Will Health Aid Take a Hit During a Recession?

Amanda Glassman and
Chief Operating Officer and Senior Fellow, Center for Global Development
Amanda Glassman Former Brookings Expert, Chief Operating Officer and Senior Fellow - Center for Global Development
Christopher Lane

February 28, 2008

Overall flows of official development aid are positively correlated with the economic cycle in both donor and recipient countries.1 Aid for health is no exception.

During global economic expansions, the revenue base of both donors and aid recipients expands leading to increased aid and public spending on health. During recession, the opposite occurs, at least historically. And because aid-dependent governments are liquidity-constrained and show little capacity for smoothing during periods of fiscal tightening2, aid for health does not act as a stabilizer, but instead reinforces the volatility of public spending on health in most countries. In 50 of 64 health aid dependent countries, deviations of aid from trend were positively correlated with deviations from trend of general government health spending over the past 10 years. (see graph below).

Why does it matter? The recent boom in aid for health is increasingly targeted at financing long-term, recurrent expenditures for the treatment of HIV/AIDS and other communicable diseases in the developing world.3 If aid levels drop, spending on health drops, and coverage of life-saving treatments and critical prevention efforts may plummet as well. A recent World Bank study found that discontinuity in aid support for primary health care in the DRC resulted in a stoppage in the payment of health provider bonuses and the re-introduction of user fees, and a consequent drop in the utilization of services by the population.4

Correlation of Health Aid with Government Health Spending, 1996-2005
(correlation coefficient of deviations from trend calculated with Hodrick-Prescott filter)


Although most donor governments have the tools necessary to provide longer-term commitments5, long-term bilateral commitments and disbursements remain infrequent. A prominent example is the Global Fund – responsible for the finance of life-saving ARV treatment – which lived hand to mouth for four years before a three-year replenishment cycle was established in 2007. The reasons behind short-term commitments and resulting volatility are complex and may relate to a lack of political vision or priority given to the issue of duration, or to bilateral staff who find long-term programs unmanageable in weak governance settings.

At Brookings Global, we are engaged in the search for innovative financing solutions to the problem of short-term, volatile health aid. A soon-to-be-released working paper reviews the potential of long-term financing instruments like the International Finance Facility or endowment funds, as well as mechanisms that can address disbursement volatility that occurs once commitments have been made such as swing facility to be administered by the World Bank’s IDA or drawing rights for governments with sound public expenditure management practices.

1Pallage and Robe. 2001, Bulir A. and Hamann, 2003 and 2006

2Gemmell and McGillivray 1998

3Lane and Glassman 2007

4World Bank. DRC Public Expenditure Review – Health Sector Discussion Draft, 2007.

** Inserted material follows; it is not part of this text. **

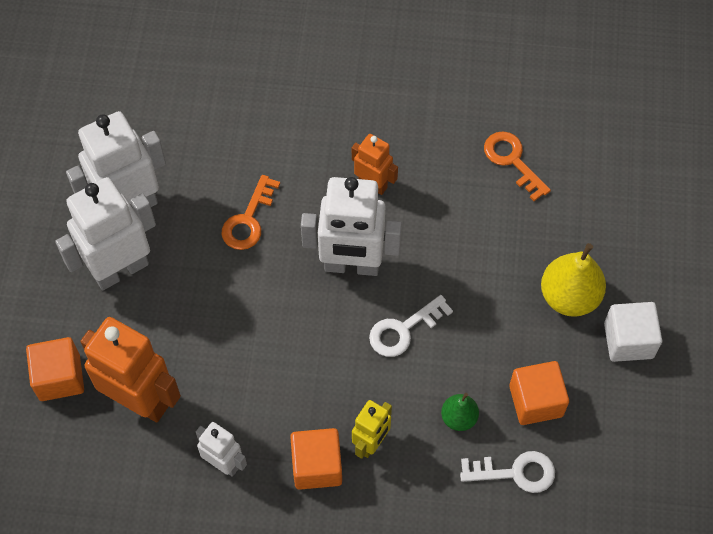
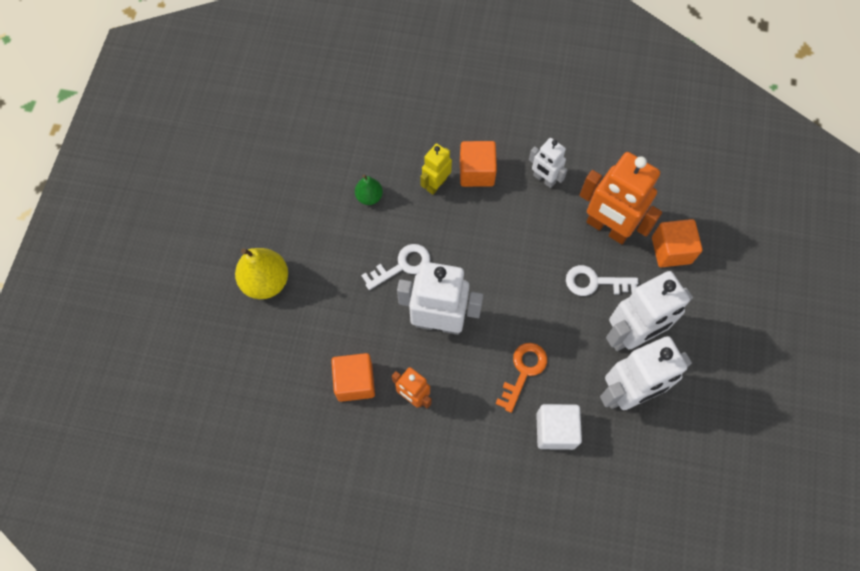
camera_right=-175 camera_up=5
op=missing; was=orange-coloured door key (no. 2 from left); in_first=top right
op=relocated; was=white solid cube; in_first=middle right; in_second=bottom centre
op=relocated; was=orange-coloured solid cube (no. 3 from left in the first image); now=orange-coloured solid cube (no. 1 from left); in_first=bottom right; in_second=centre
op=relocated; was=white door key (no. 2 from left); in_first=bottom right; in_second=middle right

5Lane 2008; In the US, for example, the Millennium Challenge Corporation has started a few 5-year health programs with no year funds committed upfront for a 5 year period. The UK’s Department for International Development (DfID) has 6 year support for the emergency health worker program in Malawi and 10 year partnership agreements with countries on education. The World Bank has Adjustable Program Loans that are conceived in a 10-year framework for institutional development (typically in 5 year tranches), including all the Multi-Country AIDS programs and others in health sector (Bolivia, Lesotho). The global health partnerships like GAVI and the Global Fund are also reliable sources of 5-year finance once committed.